BEGIN Data for analysis
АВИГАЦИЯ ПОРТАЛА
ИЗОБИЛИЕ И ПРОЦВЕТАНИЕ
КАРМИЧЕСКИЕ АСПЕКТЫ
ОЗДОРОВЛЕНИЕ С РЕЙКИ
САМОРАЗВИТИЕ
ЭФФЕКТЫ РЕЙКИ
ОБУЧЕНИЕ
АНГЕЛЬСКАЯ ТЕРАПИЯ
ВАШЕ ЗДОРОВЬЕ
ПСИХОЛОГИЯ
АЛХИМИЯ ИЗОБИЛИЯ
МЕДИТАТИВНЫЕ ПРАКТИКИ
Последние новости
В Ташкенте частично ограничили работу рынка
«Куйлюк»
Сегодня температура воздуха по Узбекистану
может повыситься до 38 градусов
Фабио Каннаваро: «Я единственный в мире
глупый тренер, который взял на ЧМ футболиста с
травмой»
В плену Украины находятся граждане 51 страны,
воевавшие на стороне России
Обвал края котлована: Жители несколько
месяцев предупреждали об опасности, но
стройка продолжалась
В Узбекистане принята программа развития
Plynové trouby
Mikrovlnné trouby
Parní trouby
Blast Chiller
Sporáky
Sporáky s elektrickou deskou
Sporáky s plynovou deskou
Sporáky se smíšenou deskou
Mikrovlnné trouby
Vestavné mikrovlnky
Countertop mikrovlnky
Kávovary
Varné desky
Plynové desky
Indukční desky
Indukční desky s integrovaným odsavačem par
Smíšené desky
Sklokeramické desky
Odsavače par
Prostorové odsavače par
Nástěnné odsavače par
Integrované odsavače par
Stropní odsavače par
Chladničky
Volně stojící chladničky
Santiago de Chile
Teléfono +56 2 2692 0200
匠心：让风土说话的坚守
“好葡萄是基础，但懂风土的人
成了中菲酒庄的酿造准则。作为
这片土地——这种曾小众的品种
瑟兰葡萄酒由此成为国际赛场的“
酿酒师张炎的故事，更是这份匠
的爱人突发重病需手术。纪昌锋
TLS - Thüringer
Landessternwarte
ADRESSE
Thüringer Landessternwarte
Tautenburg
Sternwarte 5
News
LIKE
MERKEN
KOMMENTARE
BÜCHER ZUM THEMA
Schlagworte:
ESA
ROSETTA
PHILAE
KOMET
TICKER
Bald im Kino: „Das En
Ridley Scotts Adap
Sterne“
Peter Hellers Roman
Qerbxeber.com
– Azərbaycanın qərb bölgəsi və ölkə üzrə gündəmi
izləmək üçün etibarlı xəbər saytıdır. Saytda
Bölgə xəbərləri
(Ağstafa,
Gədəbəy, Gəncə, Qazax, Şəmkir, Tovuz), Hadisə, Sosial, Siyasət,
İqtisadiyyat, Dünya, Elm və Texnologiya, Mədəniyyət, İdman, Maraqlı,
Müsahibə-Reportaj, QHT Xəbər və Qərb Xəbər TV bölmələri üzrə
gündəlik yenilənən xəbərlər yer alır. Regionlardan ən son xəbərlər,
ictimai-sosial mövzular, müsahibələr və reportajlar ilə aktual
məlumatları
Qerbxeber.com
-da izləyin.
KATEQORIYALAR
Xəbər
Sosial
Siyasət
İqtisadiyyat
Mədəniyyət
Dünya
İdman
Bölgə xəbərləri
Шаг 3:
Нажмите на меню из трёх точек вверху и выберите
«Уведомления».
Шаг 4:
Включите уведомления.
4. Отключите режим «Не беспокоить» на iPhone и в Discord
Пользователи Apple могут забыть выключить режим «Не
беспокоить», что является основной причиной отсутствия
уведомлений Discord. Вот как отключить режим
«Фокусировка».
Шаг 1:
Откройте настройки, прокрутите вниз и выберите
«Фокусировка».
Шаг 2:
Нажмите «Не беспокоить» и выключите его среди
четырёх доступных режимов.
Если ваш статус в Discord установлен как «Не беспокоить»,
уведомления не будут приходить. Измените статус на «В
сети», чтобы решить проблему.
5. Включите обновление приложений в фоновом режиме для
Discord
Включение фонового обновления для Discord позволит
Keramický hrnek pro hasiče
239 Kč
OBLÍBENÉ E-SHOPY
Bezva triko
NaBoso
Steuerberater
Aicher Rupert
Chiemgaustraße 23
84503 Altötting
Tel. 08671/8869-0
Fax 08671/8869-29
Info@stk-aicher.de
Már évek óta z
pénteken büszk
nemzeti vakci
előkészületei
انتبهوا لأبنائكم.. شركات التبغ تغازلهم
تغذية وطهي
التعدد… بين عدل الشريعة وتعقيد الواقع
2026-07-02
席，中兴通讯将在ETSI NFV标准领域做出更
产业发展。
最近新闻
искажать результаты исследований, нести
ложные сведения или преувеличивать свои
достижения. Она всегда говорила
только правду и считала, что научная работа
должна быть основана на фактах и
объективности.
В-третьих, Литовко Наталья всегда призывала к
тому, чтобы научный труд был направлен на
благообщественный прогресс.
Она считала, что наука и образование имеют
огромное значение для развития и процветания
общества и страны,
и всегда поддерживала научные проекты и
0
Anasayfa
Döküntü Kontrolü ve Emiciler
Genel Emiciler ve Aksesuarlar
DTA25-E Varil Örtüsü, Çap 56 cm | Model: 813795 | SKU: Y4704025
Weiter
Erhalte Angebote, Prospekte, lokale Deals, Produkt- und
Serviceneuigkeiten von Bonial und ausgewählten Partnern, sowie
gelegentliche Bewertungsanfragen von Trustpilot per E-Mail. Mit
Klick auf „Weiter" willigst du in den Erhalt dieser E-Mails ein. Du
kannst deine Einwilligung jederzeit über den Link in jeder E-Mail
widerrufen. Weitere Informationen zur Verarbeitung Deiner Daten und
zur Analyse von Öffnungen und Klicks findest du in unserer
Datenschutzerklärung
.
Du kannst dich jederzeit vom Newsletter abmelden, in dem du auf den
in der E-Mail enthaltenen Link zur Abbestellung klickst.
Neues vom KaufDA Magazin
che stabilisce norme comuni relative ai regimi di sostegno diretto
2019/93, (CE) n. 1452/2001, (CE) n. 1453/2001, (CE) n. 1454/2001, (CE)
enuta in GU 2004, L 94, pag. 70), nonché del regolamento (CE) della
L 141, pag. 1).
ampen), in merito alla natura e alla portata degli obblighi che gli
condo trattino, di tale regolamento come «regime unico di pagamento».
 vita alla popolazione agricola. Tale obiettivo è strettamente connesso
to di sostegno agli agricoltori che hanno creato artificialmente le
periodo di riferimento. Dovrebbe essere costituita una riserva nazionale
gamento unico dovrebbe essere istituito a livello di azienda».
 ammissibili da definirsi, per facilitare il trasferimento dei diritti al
END Data for analysis
Problem: Render the stretch of the data from its first line through the line containing "Indukční desky s integrovaným odsavačem par" as a Markdown table with the columns No. and Line. Number each line in order and omit blank lines.

Answer space:
| No. | Line |
|---|---|
| 1 | АВИГАЦИЯ ПОРТАЛА |
| 2 | ИЗОБИЛИЕ И ПРОЦВЕТАНИЕ |
| 3 | КАРМИЧЕСКИЕ АСПЕКТЫ |
| 4 | ОЗДОРОВЛЕНИЕ С РЕЙКИ |
| 5 | САМОРАЗВИТИЕ |
| 6 | ЭФФЕКТЫ РЕЙКИ |
| 7 | ОБУЧЕНИЕ |
| 8 | АНГЕЛЬСКАЯ ТЕРАПИЯ |
| 9 | ВАШЕ ЗДОРОВЬЕ |
| 10 | ПСИХОЛОГИЯ |
| 11 | АЛХИМИЯ ИЗОБИЛИЯ |
| 12 | МЕДИТАТИВНЫЕ ПРАКТИКИ |
| 13 | Последние новости |
| 14 | В Ташкенте частично ограничили работу рынка |
| 15 | «Куйлюк» |
| 16 | Сегодня температура воздуха по Узбекистану |
| 17 | может повыситься до 38 градусов |
| 18 | Фабио Каннаваро: «Я единственный в мире |
| 19 | глупый тренер, который взял на ЧМ футболиста с |
| 20 | травмой» |
| 21 | В плену Украины находятся граждане 51 страны, |
| 22 | воевавшие на стороне России |
| 23 | Обвал края котлована: Жители несколько |
| 24 | месяцев предупреждали об опасности, но |
| 25 | стройка продолжалась |
| 26 | В Узбекистане принята программа развития |
| 27 | Plynové trouby |
| 28 | Mikrovlnné trouby |
| 29 | Parní trouby |
| 30 | Blast Chiller |
| 31 | Sporáky |
| 32 | Sporáky s elektrickou deskou |
| 33 | Sporáky s plynovou deskou |
| 34 | Sporáky se smíšenou deskou |
| 35 | Mikrovlnné trouby |
| 36 | Vestavné mikrovlnky |
| 37 | Countertop mikrovlnky |
| 38 | Kávovary |
| 39 | Varné desky |
| 40 | Plynové desky |
| 41 | Indukční desky |
| 42 | Indukční desky s integrovaným odsavačem par |